Bieber's legal troubles may mean border woes
TORONTO - Justin Bieber's brushes with the law north and south of the Canadian border have placed him at risk of being barred from entering the United States, legal experts said.
The 19-year-old Canadian pop star is no stranger to having his public antics take a toll on his career. A string of recent headline-grabbing incidents — including reports of public urination and visits to a South American brothel — has slowly eroded the squeaky-clean image that helped vault him to global stardom before he'd turned 16.
But lawyers said what police described as a drag-racing incident in Florida and an alleged assault in Toronto, both of which resulted in criminal charges, could spell more drastic consequences for the Stratford, Ont., native.
Add in the positive drug test after the Florida arrest, they said, and Bieber's immigration status is very much up in the air.
Bieber has pleaded not guilty to the Florida charges, and his lawyer said he is innocent of the allegations in Toronto.
Henry Chang, a Toronto-based immigration lawyer registered in both the U.S. and Canada, said Bieber's close ties to the States would not offer him much protection from laws that are both complex and vague.
Even if the teen had secured a green card or other residency documents, Chang said, he could still find himself being turned away from the U.S. border next time he tries to cross.
"These rules of inadmissibility apply to green card holders too, so it's not like it's going to protect him," Chang said in a telephone interview. "If he's a citizen he's fine, but even a green card holder is subject to removal bars. So he still needs to worry about that."
Bieber's admissibility largely hinges on a principle known as moral turpitude, Chang said.
The legal definition of this concept is vague, but the U.S. Board of Immigration Appeals describes such an offence as "an act that is per se morally reprehensible and intrinsically wrong," he said.
This means the severity of Bieber's alleged transgressions on either side of the border is largely left up to the discretion of the official processing him at the time, Chang said.
Chang said the charges he's incurred so far likely won't cause him immediate problems, since he has not been convicted of any crimes.
Even if convictions came later, the offences fall into a grey area that may allow him to regain entry to the country.
The three charges he racked up last week in Florida wouldn't sound many alarm bells, Chang said, since driving under the influence, resisting arrest or driving with an expired license are not likely to qualify as crimes of moral turpitude.
Nor, in Chang's opinion, is the assault charge that Toronto police slapped him with after he turned himself in on Wednesday night. Bieber is accused of being involved in an altercation in a limousine in the early hours of Dec. 30.
Chang said straightforward assault charges aren't usually treated as crimes of moral turpitude in the U.S., adding even more serious accusations such as aggravated assault or assault causing bodily harm don't always get people barred from the country.
Chang said he's more concerned about a toxicology report released in Florida on Thursday, which said Bieber tested positive for marijuana and the anti-anxiety drug Xanax at the time of his arrest.

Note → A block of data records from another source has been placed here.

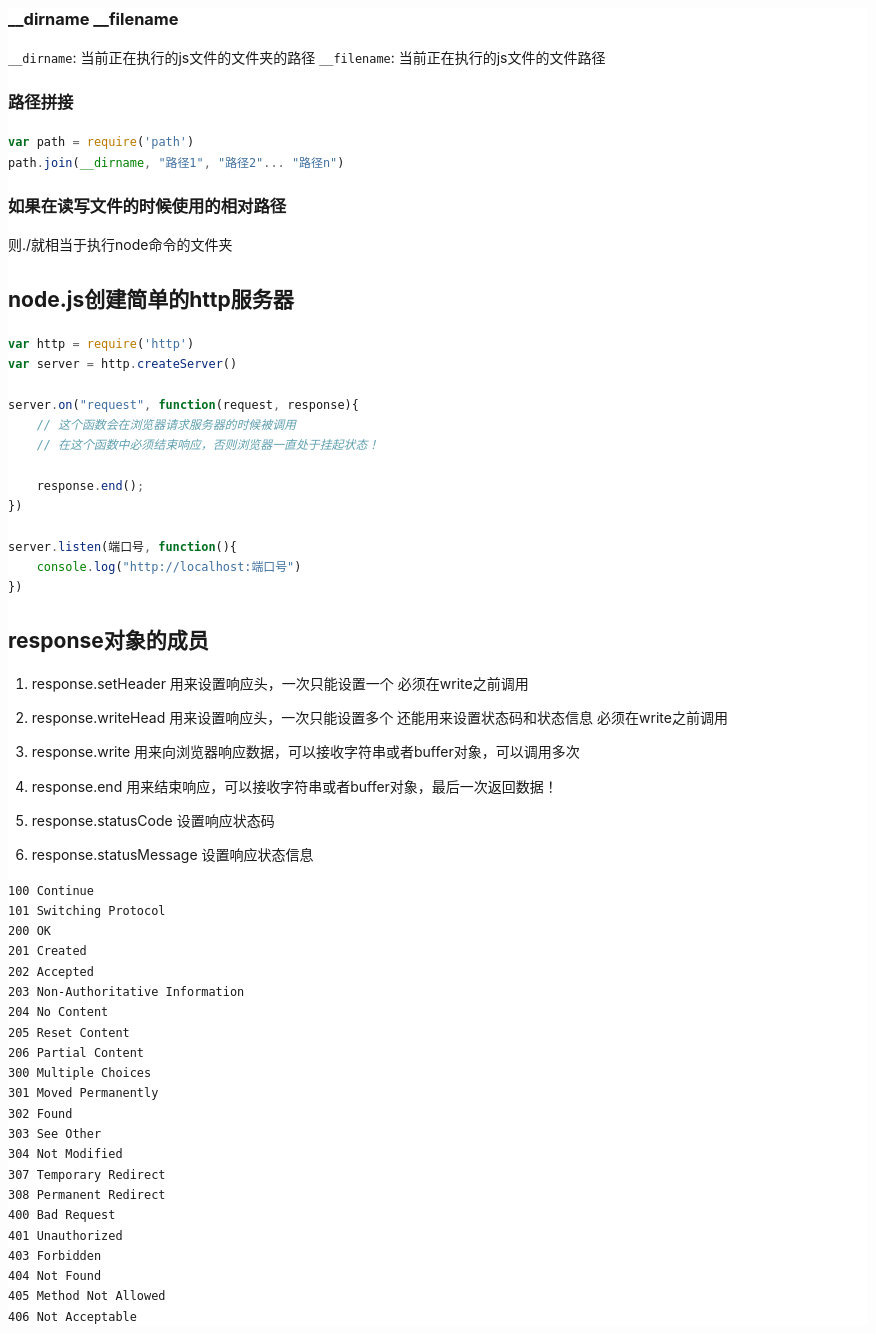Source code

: ### __dirname __filename
`__dirname`: 当前正在执行的js文件的文件夹的路径
`__filename`: 当前正在执行的js文件的文件路径

### 路径拼接
```js
var path = require('path')
path.join(__dirname, "路径1", "路径2"... "路径n")
```

### 如果在读写文件的时候使用的相对路径
则./就相当于执行node命令的文件夹


## node.js创建简单的http服务器
```js
var http = require('http')
var server = http.createServer()

server.on("request", function(request, response){
    // 这个函数会在浏览器请求服务器的时候被调用
    // 在这个函数中必须结束响应，否则浏览器一直处于挂起状态！

    response.end();
})

server.listen(端口号, function(){
    console.log("http://localhost:端口号")
})
```

## response对象的成员
1. response.setHeader 用来设置响应头，一次只能设置一个 必须在write之前调用
2. response.writeHead 用来设置响应头，一次只能设置多个 还能用来设置状态码和状态信息 必须在write之前调用
3. response.write 用来向浏览器响应数据，可以接收字符串或者buffer对象，可以调用多次
4. response.end 用来结束响应，可以接收字符串或者buffer对象，最后一次返回数据！

1. response.statusCode 设置响应状态码
2. response.statusMessage 设置响应状态信息

```
100 Continue
101 Switching Protocol
200 OK
201 Created
202 Accepted
203 Non-Authoritative Information
204 No Content
205 Reset Content
206 Partial Content
300 Multiple Choices
301 Moved Permanently
302 Found
303 See Other
304 Not Modified
307 Temporary Redirect
308 Permanent Redirect
400 Bad Request
401 Unauthorized
403 Forbidden
404 Not Found
405 Method Not Allowed
406 Not Acceptable
```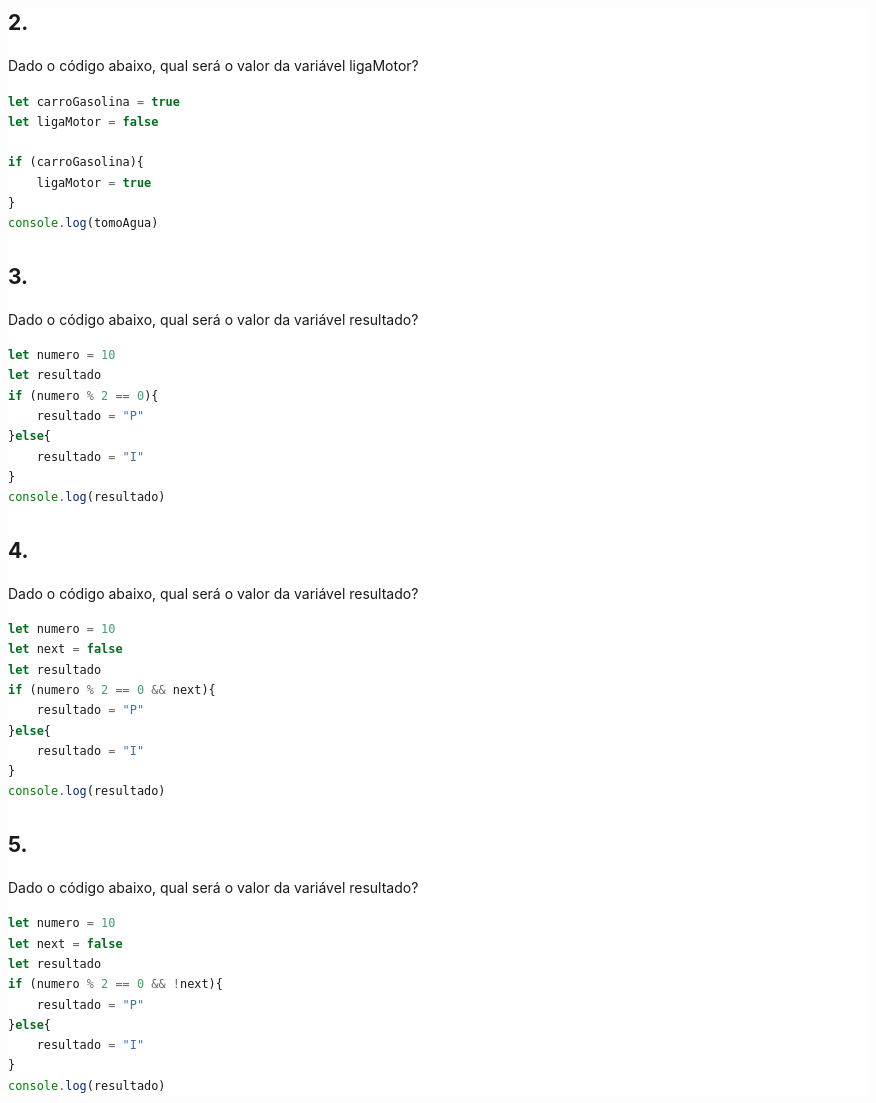 ## 2.

Dado o código abaixo, qual será o valor da variável ligaMotor?

```javascript
let carroGasolina = true
let ligaMotor = false

if (carroGasolina){
    ligaMotor = true
}
console.log(tomoAgua)
```


## 3.

Dado o código abaixo, qual será o valor da variável resultado?

```javascript
let numero = 10
let resultado
if (numero % 2 == 0){
    resultado = "P"
}else{
    resultado = "I"
}
console.log(resultado)
```
## 4. 

Dado o código abaixo, qual será o valor da variável resultado?

```javascript
let numero = 10
let next = false
let resultado
if (numero % 2 == 0 && next){
    resultado = "P"
}else{
    resultado = "I"
}
console.log(resultado)
```

## 5.

Dado o código abaixo, qual será o valor da variável resultado?

```javascript
let numero = 10
let next = false
let resultado
if (numero % 2 == 0 && !next){
    resultado = "P"
}else{
    resultado = "I"
}
console.log(resultado)
```
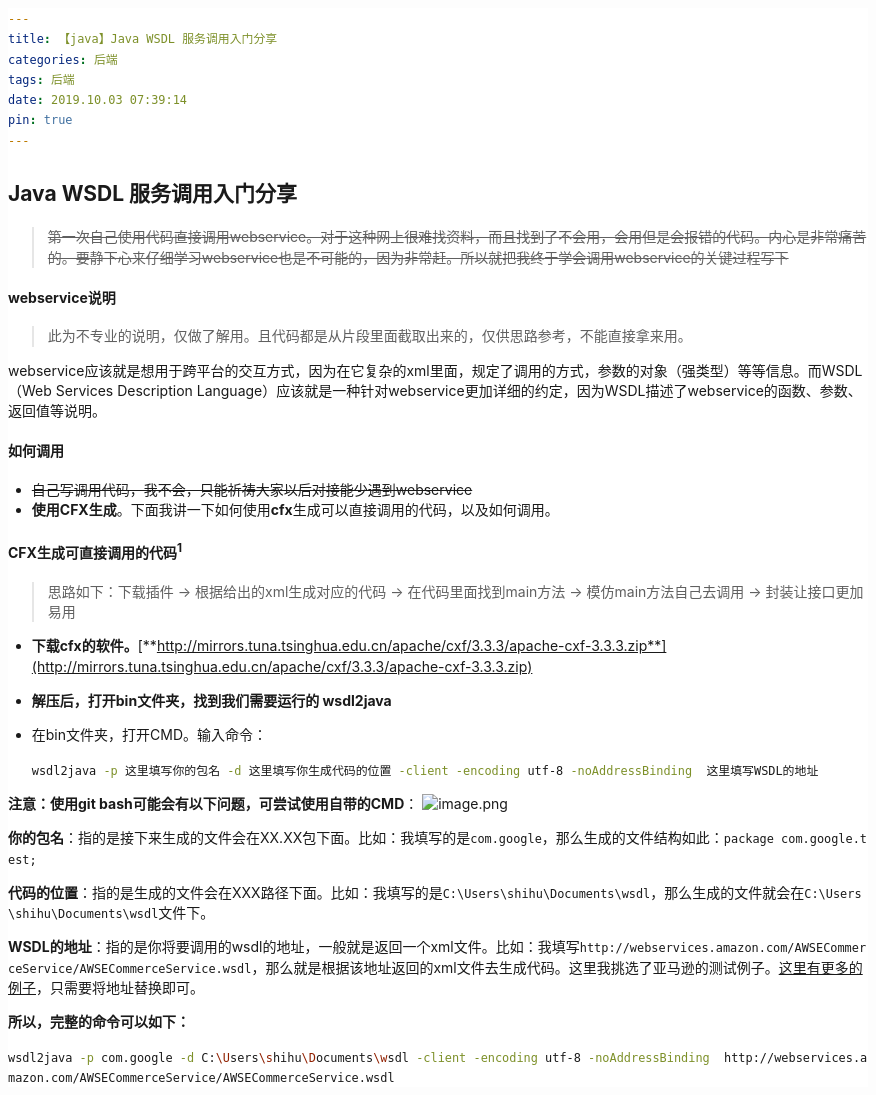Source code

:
 ```yaml
---
title: 【java】Java WSDL 服务调用入门分享
categories: 后端
tags: 后端
date: 2019.10.03 07:39:14
pin: true
---
```

## Java WSDL 服务调用入门分享

> ~~第一次自己使用代码直接调用webservice。对于这种网上很难找资料，而且找到了不会用，会用但是会报错的代码。内心是非常痛苦的。要静下心来仔细学习webservice也是不可能的，因为非常赶。所以就把我终于学会调用webservice的关键过程写下~~

#### webservice说明

> 此为不专业的说明，仅做了解用。且代码都是从片段里面截取出来的，仅供思路参考，不能直接拿来用。

webservice应该就是想用于跨平台的交互方式，因为在它复杂的xml里面，规定了调用的方式，参数的对象（强类型）等等信息。而WSDL（Web Services Description Language）应该就是一种针对webservice更加详细的约定，因为WSDL描述了webservice的函数、参数、返回值等说明。

#### 如何调用

- ~~自己写调用代码，我不会，只能祈祷大家以后对接能少遇到webservice~~
- **使用CFX生成**。下面我讲一下如何使用**cfx**生成可以直接调用的代码，以及如何调用。

#### CFX生成可直接调用的代码<sup>1</sup>

> 思路如下：下载插件 -> 根据给出的xml生成对应的代码 -> 在代码里面找到main方法 -> 模仿main方法自己去调用 -> 封装让接口更加易用

- **下载cfx的软件。**[**http://mirrors.tuna.tsinghua.edu.cn/apache/cxf/3.3.3/apache-cxf-3.3.3.zip**](http://mirrors.tuna.tsinghua.edu.cn/apache/cxf/3.3.3/apache-cxf-3.3.3.zip)

- **解压后，打开bin文件夹，找到我们需要运行的 wsdl2java**

- 在bin文件夹，打开CMD。输入命令：

  ```bash
  wsdl2java -p 这里填写你的包名 -d 这里填写你生成代码的位置 -client -encoding utf-8 -noAddressBinding  这里填写WSDL的地址
  ```
**注意：使用git bash可能会有以下问题，可尝试使用自带的CMD**：
![image.png](/img/java/20.png)

  **你的包名**：指的是接下来生成的文件会在XX.XX包下面。比如：我填写的是```com.google```，那么生成的文件结构如此：```package com.google.test;```

  **代码的位置**：指的是生成的文件会在XXX路径下面。比如：我填写的是```C:\Users\shihu\Documents\wsdl```，那么生成的文件就会在```C:\Users\shihu\Documents\wsdl```文件下。

  **WSDL的地址**：指的是你将要调用的wsdl的地址，一般就是返回一个xml文件。比如：我填写```http://webservices.amazon.com/AWSECommerceService/AWSECommerceService.wsdl```，那么就是根据该地址返回的xml文件去生成代码。这里我挑选了亚马逊的测试例子。[这里有更多的例子](https://www.cnblogs.com/jianjialin/archive/2009/01/08/1371950.html)，只需要将地址替换即可。

  **所以，完整的命令可以如下：**

  ```bash
  wsdl2java -p com.google -d C:\Users\shihu\Documents\wsdl -client -encoding utf-8 -noAddressBinding  http://webservices.amazon.com/AWSECommerceService/AWSECommerceService.wsdl
  ```
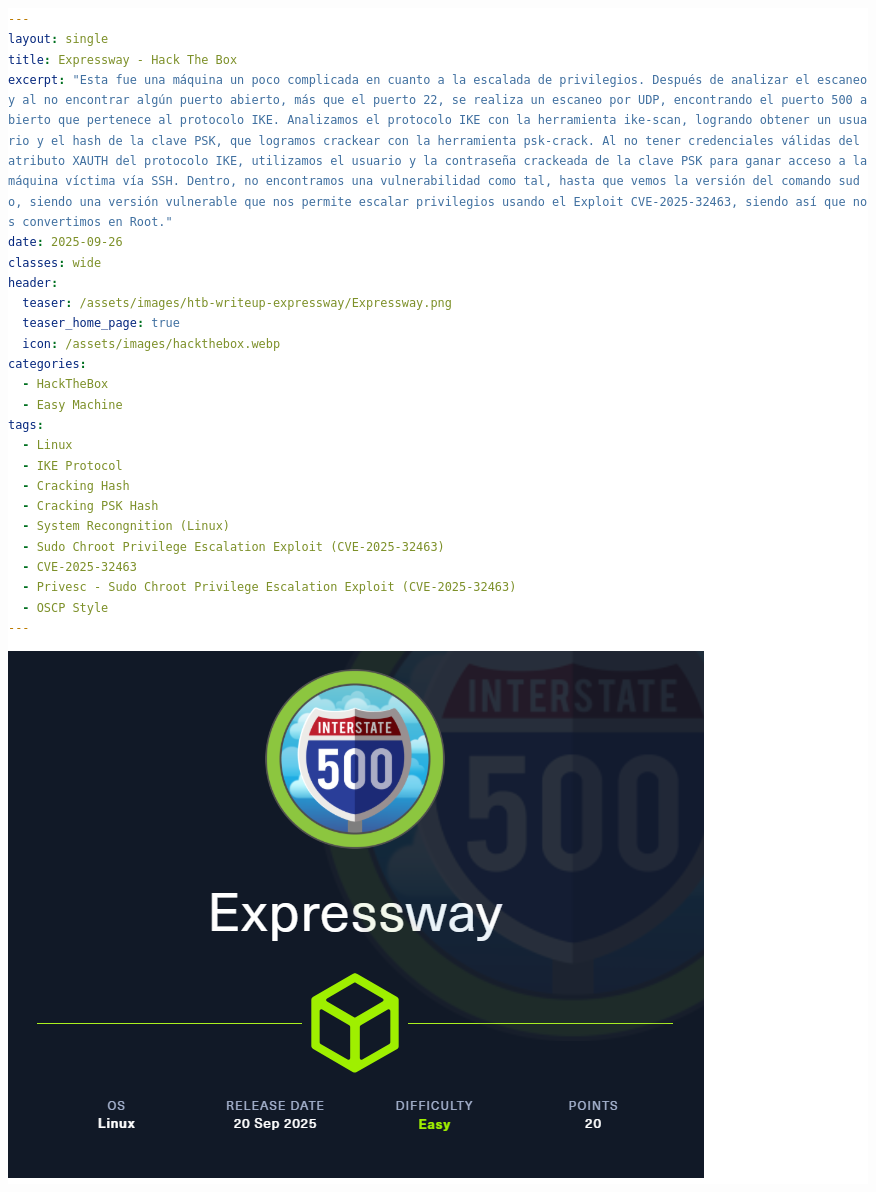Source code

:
 ```yaml
---
layout: single
title: Expressway - Hack The Box
excerpt: "Esta fue una máquina un poco complicada en cuanto a la escalada de privilegios. Después de analizar el escaneo y al no encontrar algún puerto abierto, más que el puerto 22, se realiza un escaneo por UDP, encontrando el puerto 500 abierto que pertenece al protocolo IKE. Analizamos el protocolo IKE con la herramienta ike-scan, logrando obtener un usuario y el hash de la clave PSK, que logramos crackear con la herramienta psk-crack. Al no tener credenciales válidas del atributo XAUTH del protocolo IKE, utilizamos el usuario y la contraseña crackeada de la clave PSK para ganar acceso a la máquina víctima vía SSH. Dentro, no encontramos una vulnerabilidad como tal, hasta que vemos la versión del comando sudo, siendo una versión vulnerable que nos permite escalar privilegios usando el Exploit CVE-2025-32463, siendo así que nos convertimos en Root."
date: 2025-09-26
classes: wide
header:
  teaser: /assets/images/htb-writeup-expressway/Expressway.png
  teaser_home_page: true
  icon: /assets/images/hackthebox.webp
categories:
  - HackTheBox
  - Easy Machine
tags:
  - Linux
  - IKE Protocol
  - Cracking Hash
  - Cracking PSK Hash
  - System Recongnition (Linux)
  - Sudo Chroot Privilege Escalation Exploit (CVE-2025-32463)
  - CVE-2025-32463
  - Privesc - Sudo Chroot Privilege Escalation Exploit (CVE-2025-32463)
  - OSCP Style
---
```

![](/assets/images/htb-writeup-expressway/Expressway.png)
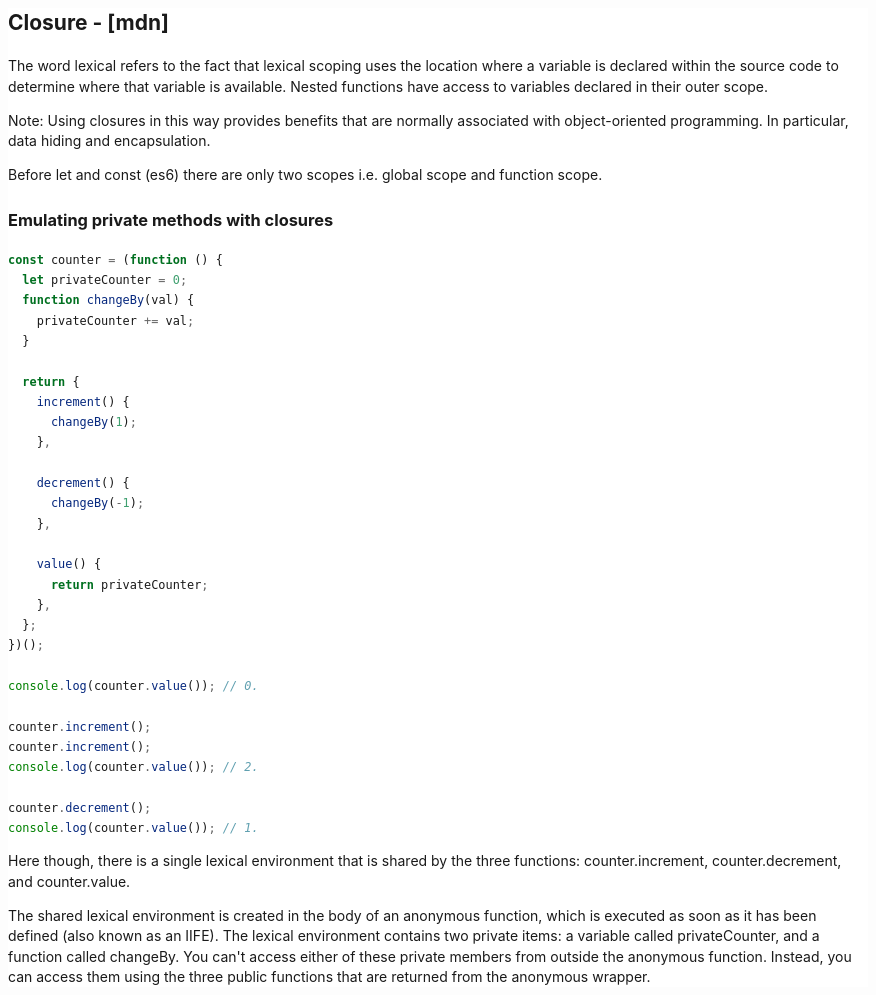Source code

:## Closure - [mdn]

The word lexical refers to the fact that lexical scoping uses the location where a variable is declared within the source code to determine where that variable is available. Nested functions have access to variables declared in their outer scope.

Note: Using closures in this way provides benefits that are normally associated with object-oriented programming. In particular, data hiding and encapsulation.

Before let and const (es6) there are only two scopes i.e. global scope and function scope.

### Emulating private methods with closures
```js
const counter = (function () {
  let privateCounter = 0;
  function changeBy(val) {
    privateCounter += val;
  }

  return {
    increment() {
      changeBy(1);
    },

    decrement() {
      changeBy(-1);
    },

    value() {
      return privateCounter;
    },
  };
})();

console.log(counter.value()); // 0.

counter.increment();
counter.increment();
console.log(counter.value()); // 2.

counter.decrement();
console.log(counter.value()); // 1.
```
Here though, there is a single lexical environment that is shared by the three functions: counter.increment, counter.decrement, and counter.value.


The shared lexical environment is created in the body of an anonymous function, which is executed as soon as it has been defined (also known as an IIFE). The lexical environment contains two private items: a variable called privateCounter, and a function called changeBy. You can't access either of these private members from outside the anonymous function. Instead, you can access them using the three public functions that are returned from the anonymous wrapper.
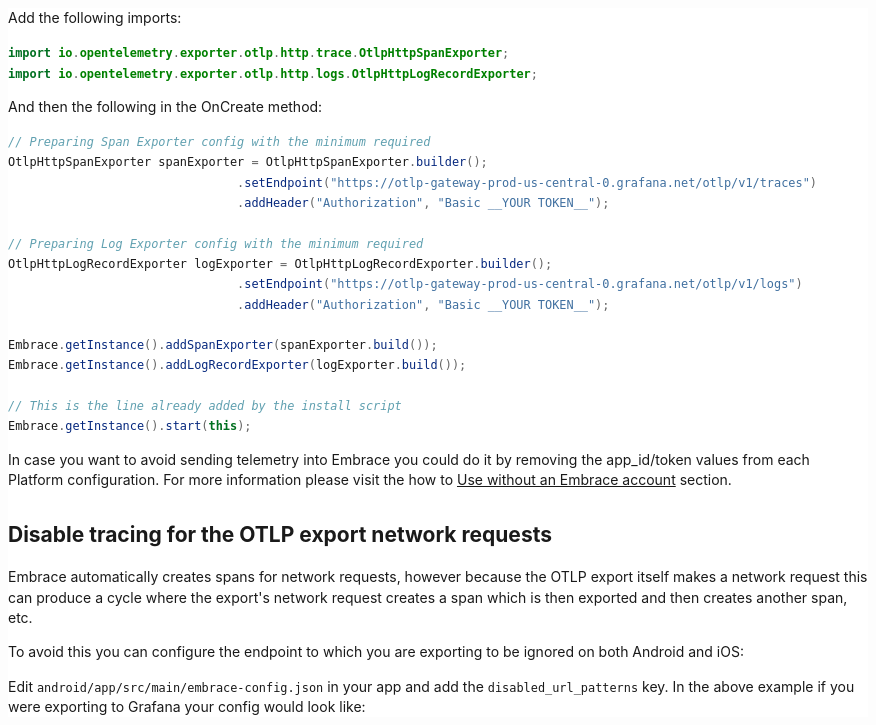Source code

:</TabItem>

<TabItem value="java" label="Java">

Add the following imports:

```java
import io.opentelemetry.exporter.otlp.http.trace.OtlpHttpSpanExporter;
import io.opentelemetry.exporter.otlp.http.logs.OtlpHttpLogRecordExporter;
```

And then the following in the OnCreate method:

```java
// Preparing Span Exporter config with the minimum required
OtlpHttpSpanExporter spanExporter = OtlpHttpSpanExporter.builder();
                                .setEndpoint("https://otlp-gateway-prod-us-central-0.grafana.net/otlp/v1/traces")
                                .addHeader("Authorization", "Basic __YOUR TOKEN__");

// Preparing Log Exporter config with the minimum required
OtlpHttpLogRecordExporter logExporter = OtlpHttpLogRecordExporter.builder();
                                .setEndpoint("https://otlp-gateway-prod-us-central-0.grafana.net/otlp/v1/logs")
                                .addHeader("Authorization", "Basic __YOUR TOKEN__");

Embrace.getInstance().addSpanExporter(spanExporter.build());
Embrace.getInstance().addLogRecordExporter(logExporter.build());

// This is the line already added by the install script
Embrace.getInstance().start(this);
```

</TabItem>
</Tabs>

In case you want to avoid sending telemetry into Embrace you could do it by removing the app_id/token values from each Platform configuration. For more information please visit the how to [Use without an Embrace account](/react-native/integration/login-embrace-dashboard#use-without-an-embrace-account) section.

## Disable tracing for the OTLP export network requests

Embrace automatically creates spans for network requests, however because the OTLP export itself makes a network request
this can produce a cycle where the export's network request creates a span which is then exported and then creates another
span, etc.

To avoid this you can configure the endpoint to which you are exporting to be ignored on both Android and iOS:
<Tabs>

<TabItem value="android" label="Android">

Edit `android/app/src/main/embrace-config.json` in your app and add the `disabled_url_patterns` key. In the above example
if you were exporting to Grafana your config would look like:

Chang said those tests alone could make customs officials leery of allowing Bieber into the country to fulfil studio commitments or tour dates, adding a conviction isn't necessary in such cases.
"When you start getting into drug offences, all the ambiguity disappears," he said. "Moral turpitude is irrelevant at that point."
Bieber wasn't charged with any marijuana offence, but police in Florida said he admitted to smoking marijuana, taking prescription medication and drinking.
Michael Niren, immigration lawyer with Niren and Associates, agreed that the toxicology report may be enough to keep Bieber in Canada.
Niren also highlighted the ambiguous nature of moral turpitude by speculating that the Toronto assault charge could be grounds for inadmissibility if Bieber was convicted.
Either way, he said, the teen's travel itineraries will have to factor in more time spent fielding questions from immigration officials.
"I think he will have problems. I think he's going to be sent to secondary inspection, he's going to be asked a lot of questions, and it's going to be at the discretion of the officer to say, 'OK, I'm going to admit you,'" Niren said.
But Niren also offered hope to "Beliebers" south of the border. Customs officials also have the authority to allow Bieber conditional entry known as parole.
Paroled admission to the U.S. usually involves certain conditions for a fixed time period, he said. Professional athletes and musicians have been able to secure such exemptions, but officials usually reserve them for people entering the country on compassionate grounds such as a funeral, he said.
"In (Bieber's) case, he has a concert to attend to," Niren said. "Is that a humanitarian reason for admission? I don't know."